In this study, there is a highly significant reduction in fasting glucose level after 6 and 12 weeks of cinnamon use indicating the good glucose lowering effect of cinnamon powder while in placebo group there is no reduction a result which corroborate cinnamon effect. Many studies investigated the mechanism(s) of cinnamon as hypoglycemic agents, as reviewed by Medagama (2015); it may be due to its action at different levels of the insulin-signaling pathway [26]. Besides its action on insulin receptor phosphorylation and translocation of glucose transporter GLUT4 to the plasma membrane as mentioned above, studies showed that cinnamon administration increases the level glucagon-like peptide 1 [27,28]. Furthermore, cinnamon may increase the expression of PPAR and increasing insulin sensitivity [13]; Adisakwattana et al., showed that cinnamon may be useful for the control of blood glucose level in diabetic patients through inhibition of intestinal a-glucosidase [14]; Anand et al. demonstrated that cinnamon inhibits gluconeogenesis and stimulate glycogen synthesis thus, improving glucose metabolism [29]; finally, cinnamon may delay the gastric emptying and caused reduction in post-prandial blood glucose [15].

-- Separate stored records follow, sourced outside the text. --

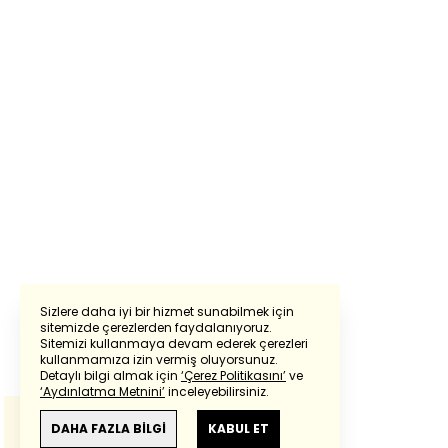
Sizlere daha iyi bir hizmet sunabilmek için
sitemizde çerezlerden faydalanıyoruz.
Sitemizi kullanmaya devam ederek çerezleri
Powered by
Translate
kullanmamıza izin vermiş oluyorsunuz.
Detaylı bilgi almak için
‘Çerez Politikasını’
ve
‘Aydınlatma Metnini’
inceleyebilirsiniz.
Bu çeviride
Google Translete
kullanılmıştır.
Anlam ve çeviri hatalarından
haberturk.com
DAHA FAZLA BİLGİ
KABUL ET
sorumlu değildir.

Oxidative stress is one of the important factors in diabetes that plays an important role in vascular complications [30], evaluation of such changes markers may enable to determine the optimum time of targeting these changes. Nowadays, natural antioxidants are considered the preferred choice for the replacement of synthetic ones; these natural antioxidants can be formulated as food stuffs and can help prevent oxidative damage occur due to many diseases including type 2 DM [31]. It has been found that polyphenols, the natural dietary antioxidants found in cinnamon have been shown to reduce oxidative stress in a dose-dependent manner. Specific antioxidant phytochemicals that have been identified in cinnamon include epicatechin, camphene, eugenol, gamma-terpinene, phenol, salicylic acid, and tannins [10].

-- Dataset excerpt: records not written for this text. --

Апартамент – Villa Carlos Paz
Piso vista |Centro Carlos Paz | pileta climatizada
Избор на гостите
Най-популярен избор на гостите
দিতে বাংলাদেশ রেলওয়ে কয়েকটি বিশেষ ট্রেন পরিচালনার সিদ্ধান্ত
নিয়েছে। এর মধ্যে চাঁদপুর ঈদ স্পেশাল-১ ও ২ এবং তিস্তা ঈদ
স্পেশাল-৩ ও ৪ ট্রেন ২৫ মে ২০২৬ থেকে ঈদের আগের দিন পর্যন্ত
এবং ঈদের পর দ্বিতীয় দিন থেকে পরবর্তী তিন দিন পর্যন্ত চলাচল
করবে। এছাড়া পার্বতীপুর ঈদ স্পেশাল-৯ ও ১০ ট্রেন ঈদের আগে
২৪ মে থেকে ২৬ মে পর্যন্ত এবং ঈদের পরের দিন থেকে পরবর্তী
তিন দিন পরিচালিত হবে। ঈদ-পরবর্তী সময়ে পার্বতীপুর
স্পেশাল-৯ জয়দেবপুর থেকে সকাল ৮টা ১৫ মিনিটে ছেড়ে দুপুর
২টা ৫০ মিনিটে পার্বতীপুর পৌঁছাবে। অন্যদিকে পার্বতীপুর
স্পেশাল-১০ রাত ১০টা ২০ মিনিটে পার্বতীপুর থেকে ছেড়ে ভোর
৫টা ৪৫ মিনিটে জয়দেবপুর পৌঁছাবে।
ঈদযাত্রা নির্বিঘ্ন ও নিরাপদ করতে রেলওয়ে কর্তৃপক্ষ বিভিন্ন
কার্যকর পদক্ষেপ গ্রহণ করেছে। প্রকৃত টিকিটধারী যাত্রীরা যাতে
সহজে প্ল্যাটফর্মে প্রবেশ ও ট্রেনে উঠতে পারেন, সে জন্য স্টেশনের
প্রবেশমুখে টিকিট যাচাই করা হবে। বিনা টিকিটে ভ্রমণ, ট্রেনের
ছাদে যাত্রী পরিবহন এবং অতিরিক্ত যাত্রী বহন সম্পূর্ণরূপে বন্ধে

Rao and Gan reviewed the antioxidant effects of cinnamon; they reported that cinnamon increased GSH level, also increase the activity of SOD [32]. In recent study, and Saifan showed that administration of cinnamon aqueous extract to obese diabetic rat resulted in improvement of activity of tissue antioxidant enzymes [33]. Finally, Roussel et al. show that administration of 250 mg of an aqueous extract of cinnamon 2 times per day for 12 weeks to subjects with impaired fasting blood glucose resulted in increasing the level of plasma thiol group while plasma MDA level decreased compared to that of placebo, they found that antioxidant effects were larger after 12 than 6 weeks [34]. The results obtained in this study showed that there is significant improvement in oxidative stress markers after 6 weeks, while highly significant increase in GSH level of diabetic patients after 12 weeks of cinnamon administration, at the same time, plasma MDA level highly significantly decreased after 12 weeks indicating the antioxidant effect of cinnamon in time-dependent manner.

CONCLUSION

In conclusion, administration of 1 g of cinnamon powder for 12 weeks reduces fasting blood glucose and glycosylated Hb among poorly controlled type 2 diabetes patients, as well as, increase the level of serum glutathione and SOD while reduces serum level of MDA, indicating the beneficial effect of adjuvant cinnamon as antidiabetic and antioxidant along with conventional medications to treat poorly controlled T2DM.